(Images of data visualizations)
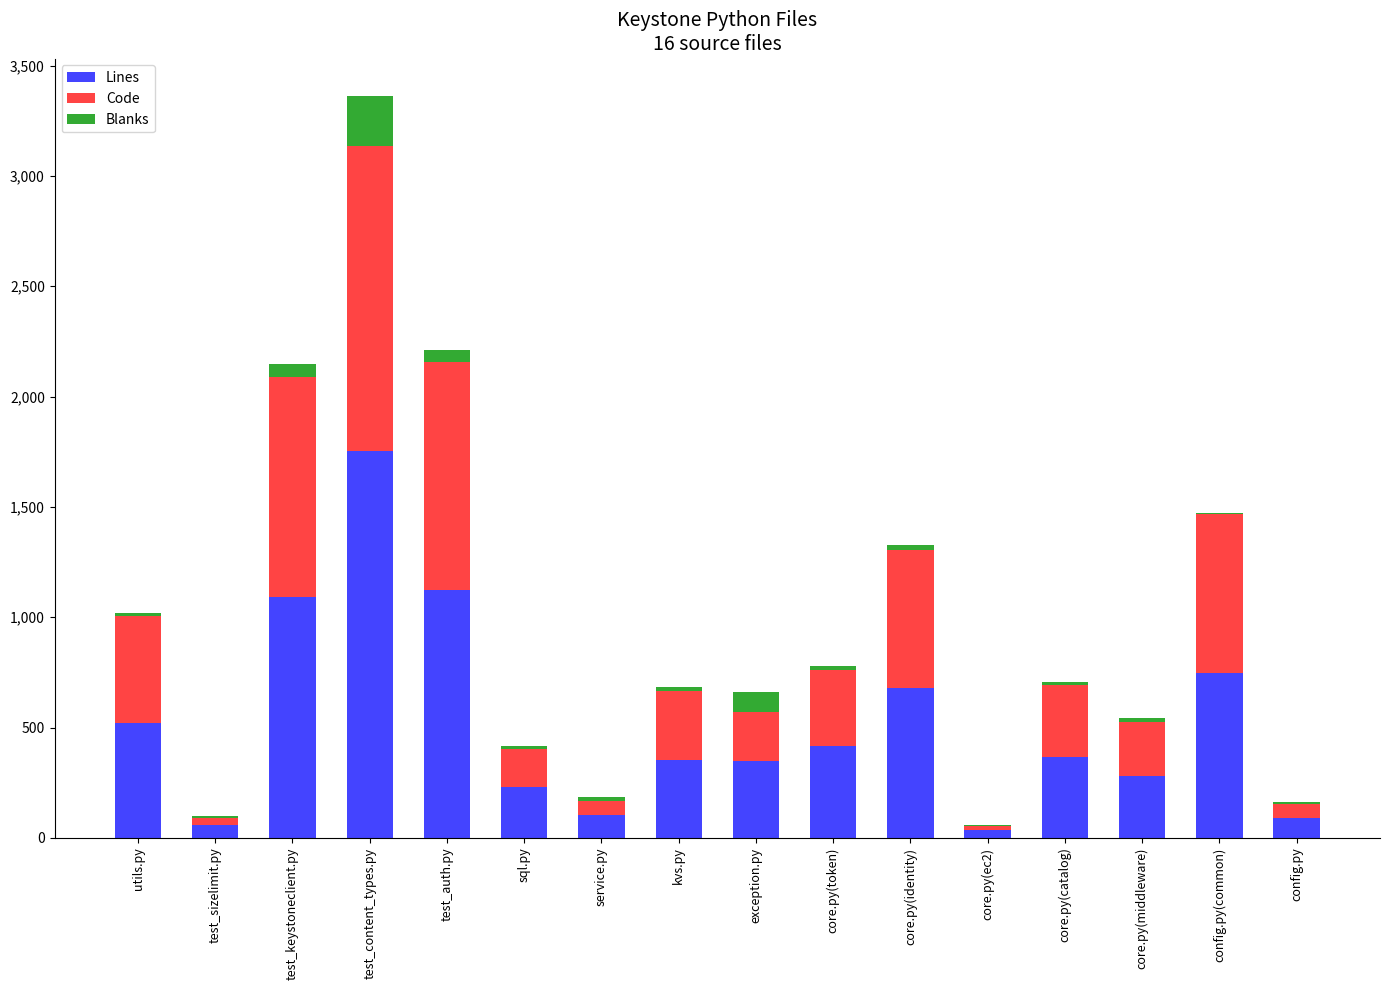

What are all the series names shown in the legend?

Lines, Code, Blanks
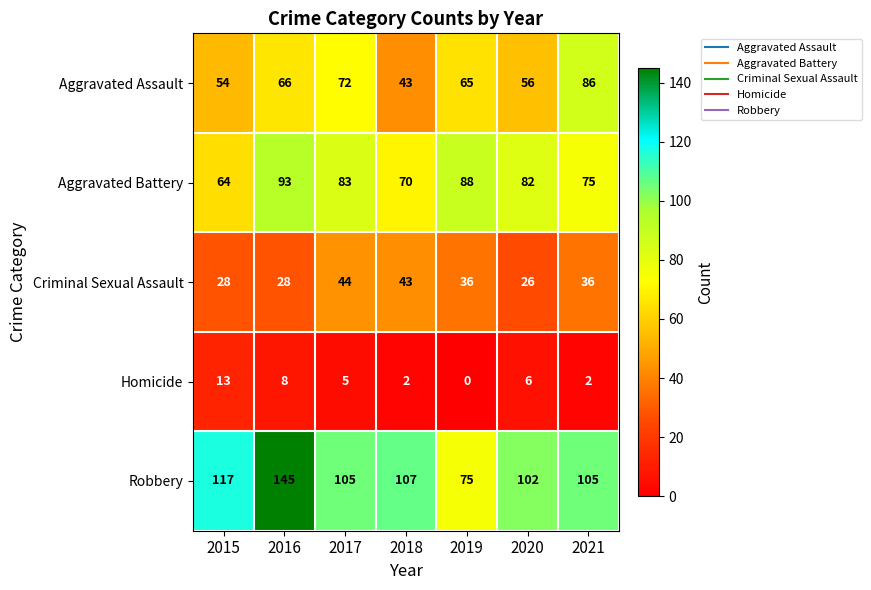

The Homicide series shows 7 at 2017. True or false?

False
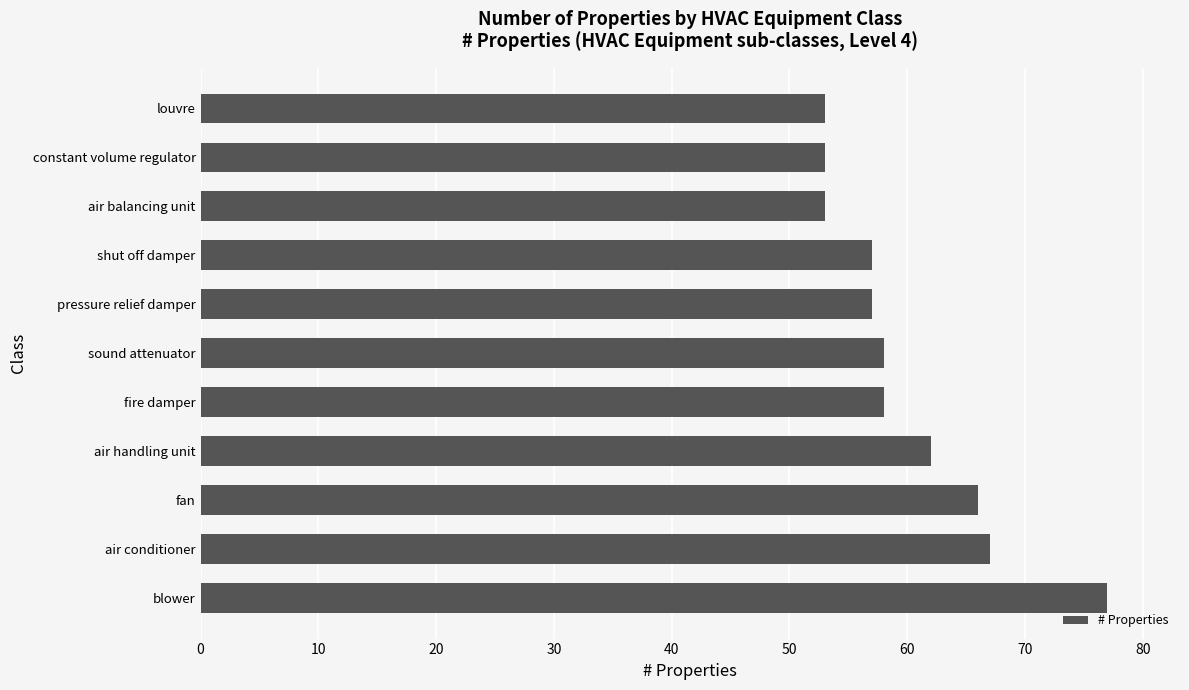

Are the bars grouped side by side (vs. stacked)?

No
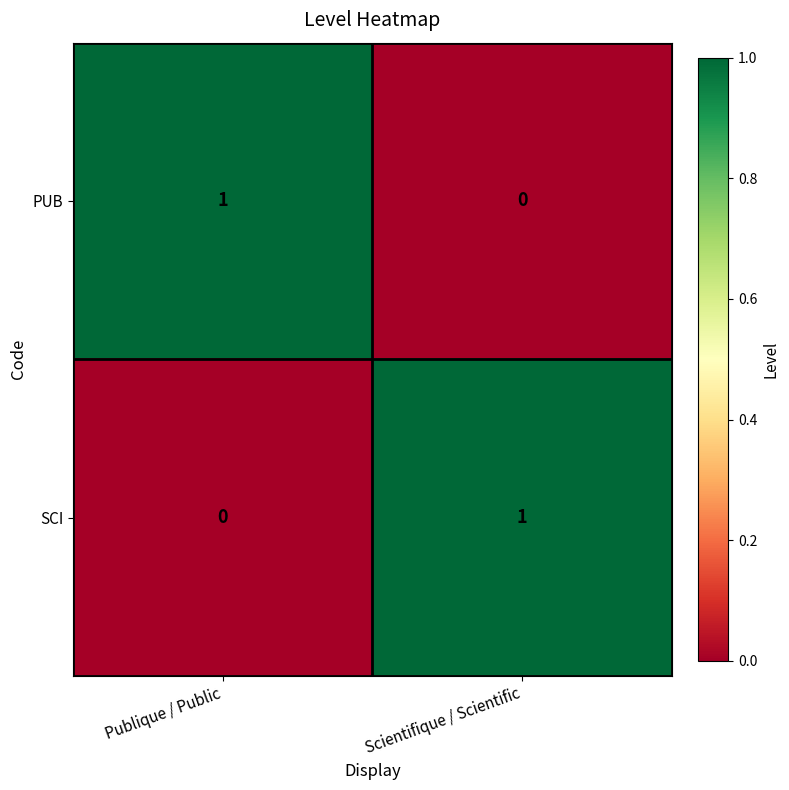

True or false: SCI has a value of 0 at Scientifique / Scientific.

False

THE PROBLEM – Convert every line of the entries above into a numbered list, omitting blank lines and pictures.

RESULT OF THE TASK –
1. What are all the series names shown in the legend?
2. Lines, Code, Blanks
3. The Homicide series shows 7 at 2017. True or false?
4. False
5. Are the bars grouped side by side (vs. stacked)?
6. No
7. True or false: SCI has a value of 0 at Scientifique / Scientific.
8. False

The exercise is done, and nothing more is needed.